Introduction: Uncovering Ukraine is a series of short stories about Ukrainians who’ve advanced technology, art and science to new heights. Check out our other articles in this series.
Igor Sikorsky is another outstanding Ukrainian scientist whose name is known all over the world.
Sikorsky, who lived from 1889-1972, is a world-famous aircraft designer. He also created a variety of helicopters, and invented the first multi-engine aircraft.
Sikorsky was born in Kyiv on June 6, 1889, into the family of a famous Kyiv psychiatrist and professor. His mother, Maria Sikorskaya, was a doctor who did not work by profession and instead focused on Sikorsky’s education.
During homeschooling, Maria Sikorskaya instilled in Sikorsky a great love for art, especially for the work of Leonardo da Vinci and for the stories of Jules Verne.
By the age of 12, Sikorsky had become a true follower of da Vinci and he created a small toy helicopter powered by rubber bands. Little did he know that his work as a 12-year-old boy would lay the groundwork for his defining accomplishments.
Sikorsky was educated at the best Kyiv gymnasium at that time, and later at the Naval Cadet Corps in St. Petersburg. After his education in St. Petersburg, he began studies in Paris, wherein he firmly decided that his life will be connected with engineering.
Eventually, Sikorsky returned to Ukraine and studied at the Kyiv Polytechnic Institute (KPI), where he became one of the ideological leaders of the KPI Aeronautical Circle and an active participant in Kyiv Aeronautics Society.
In 1908, Sikorsky built his first helicopter, however, it could not take flight.
The struggle compelled him to concentrate on other aircraft designs, so Sikorsky quit his studies at KPI and became the chief designer of the aviation department of the Russian-Baltic Carriage Works. While there, he increased the power, reliability, and safety of his aircraft by adding several engines to them. His invention, dubbed “Le Grand,” was the first multi-engine aircraft.
In June 1914, Sikorsky and his crew made a record flight from St. Petersburg to Kyiv back to St. Petersburg. Later on, he built a four-engine aircraft called the “Ilya Muromets,” which was used as a commercial airliner and as a bomber during World War I.
In 1918, Sikorsky left Bolshevik Russia forever, emigrated first to Paris, and then later to the United States in 1919.
While in the U.S., he worked as a schoolteacher at an immigrant school and sought out opportunities in the aviation industry. In 1923, he founded the Sikorsky Aero Engineering Corporation in Stratford, Connecticut.
While building the company, Sikorsky had the opportunity to rent a hangar at the local airport where he could buy parts and materials. About a year after starting his company, Sikorsky had created the first American Sikorsky S-29A aircraft. The twin-engine plane made many successful long-range flights, many of which Sikorsky piloted himself.
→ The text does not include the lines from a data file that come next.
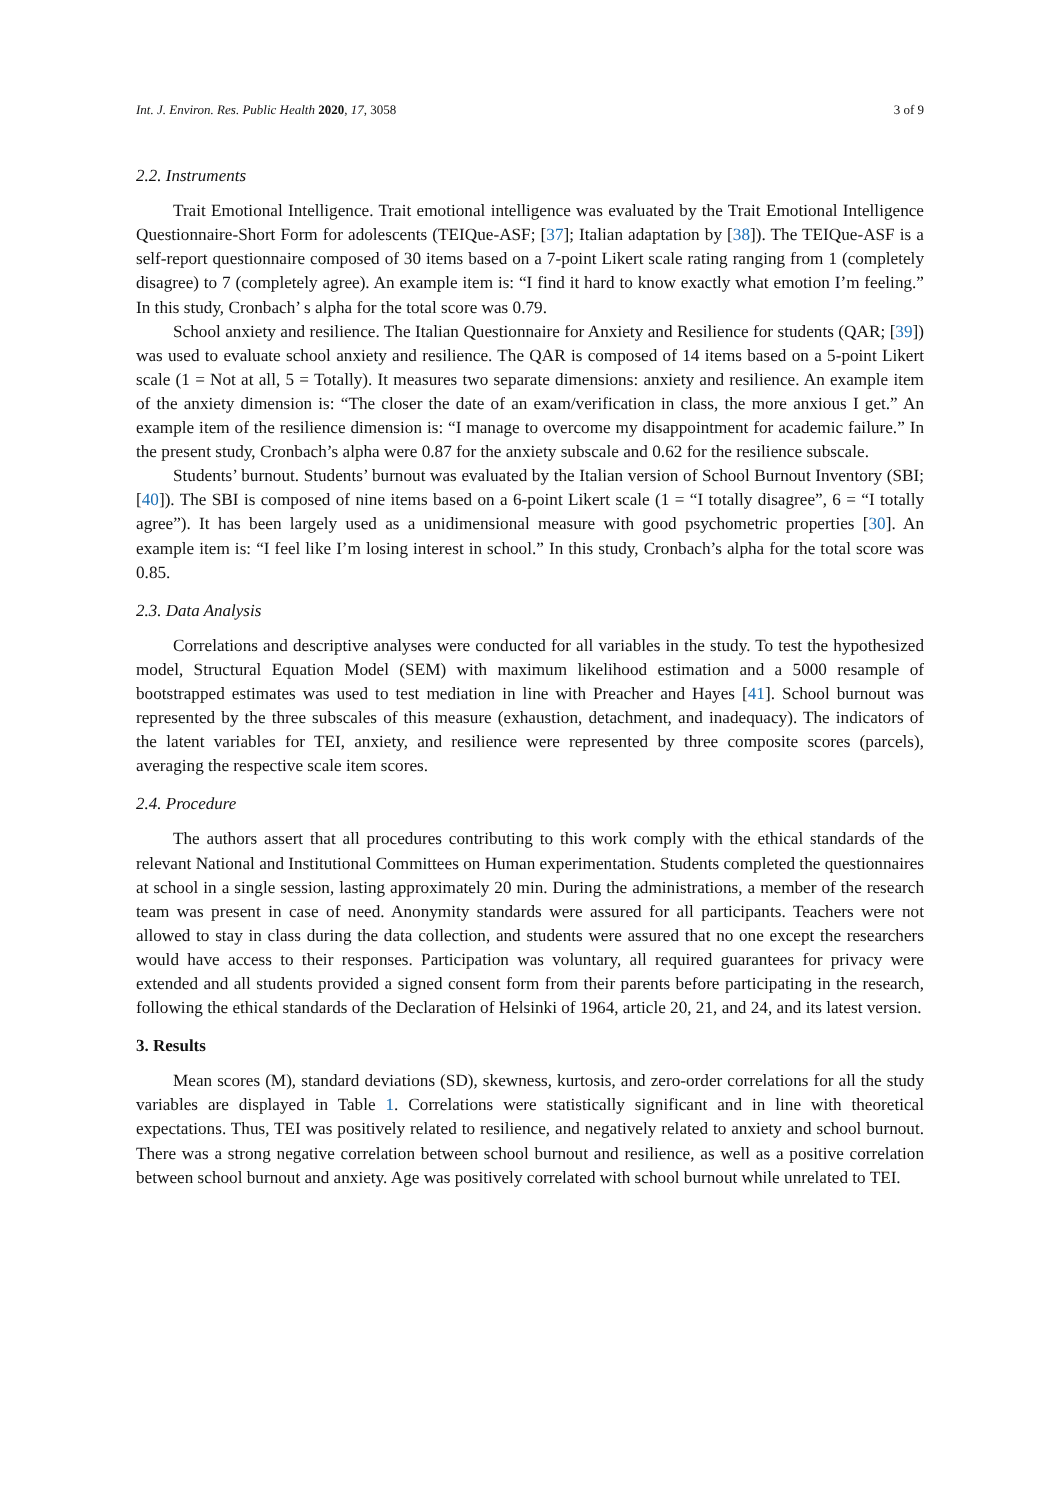Int. J. Environ. Res. Public Health 2020, 17, 3058 3 of 9
2.2. Instruments
Trait Emotional Intelligence. Trait emotional intelligence was evaluated by the Trait Emotional Intelligence Questionnaire-Short Form for adolescents (TEIQue-ASF; [37]; Italian adaptation by [38]). The TEIQue-ASF is a self-report questionnaire composed of 30 items based on a 7-point Likert scale rating ranging from 1 (completely disagree) to 7 (completely agree). An example item is: “I find it hard to know exactly what emotion I’m feeling.” In this study, Cronbach’ s alpha for the total score was 0.79.
School anxiety and resilience. The Italian Questionnaire for Anxiety and Resilience for students (QAR; [39]) was used to evaluate school anxiety and resilience. The QAR is composed of 14 items based on a 5-point Likert scale (1 = Not at all, 5 = Totally). It measures two separate dimensions: anxiety and resilience. An example item of the anxiety dimension is: “The closer the date of an exam/verification in class, the more anxious I get.” An example item of the resilience dimension is: “I manage to overcome my disappointment for academic failure.” In the present study, Cronbach’s alpha were 0.87 for the anxiety subscale and 0.62 for the resilience subscale.
Students’ burnout. Students’ burnout was evaluated by the Italian version of School Burnout Inventory (SBI; [40]). The SBI is composed of nine items based on a 6-point Likert scale (1 = “I totally disagree”, 6 = “I totally agree”). It has been largely used as a unidimensional measure with good psychometric properties [30]. An example item is: “I feel like I’m losing interest in school.” In this study, Cronbach’s alpha for the total score was 0.85.
2.3. Data Analysis
Correlations and descriptive analyses were conducted for all variables in the study. To test the hypothesized model, Structural Equation Model (SEM) with maximum likelihood estimation and a 5000 resample of bootstrapped estimates was used to test mediation in line with Preacher and Hayes [41]. School burnout was represented by the three subscales of this measure (exhaustion, detachment, and inadequacy). The indicators of the latent variables for TEI, anxiety, and resilience were represented by three composite scores (parcels), averaging the respective scale item scores.
2.4. Procedure
The authors assert that all procedures contributing to this work comply with the ethical standards of the relevant National and Institutional Committees on Human experimentation. Students completed the questionnaires at school in a single session, lasting approximately 20 min. During the administrations, a member of the research team was present in case of need. Anonymity standards were assured for all participants. Teachers were not allowed to stay in class during the data collection, and students were assured that no one except the researchers would have access to their responses. Participation was voluntary, all required guarantees for privacy were extended and all students provided a signed consent form from their parents before participating in the research, following the ethical standards of the Declaration of Helsinki of 1964, article 20, 21, and 24, and its latest version.
3. Results
Mean scores (M), standard deviations (SD), skewness, kurtosis, and zero-order correlations for all the study variables are displayed in Table 1. Correlations were statistically significant and in line with theoretical expectations. Thus, TEI was positively related to resilience, and negatively related to anxiety and school burnout. There was a strong negative correlation between school burnout and resilience, as well as a positive correlation between school burnout and anxiety. Age was positively correlated with school burnout while unrelated to TEI.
While working in the U.S., Sikorsky created 17 types of aircraft and 18 types of helicopters, most of which were mass-produced for both civilian and military purposes.
Sikorsky Aircraft is successfully operating to this day, as part of the military-industrial corporation Lockheed Martin.
Sikorsky is the namesake for the Kyiv Polytechnic Institute, a memorial bridge and an airport in Connecticut, and a street and an airport in Kyiv.
Sikorsky was inducted into the International Aviation and Space Hall of Fame, and in 2013. Flying magazine ranked Sikorsky No. 12 in its list of 51 Aviation Heroes.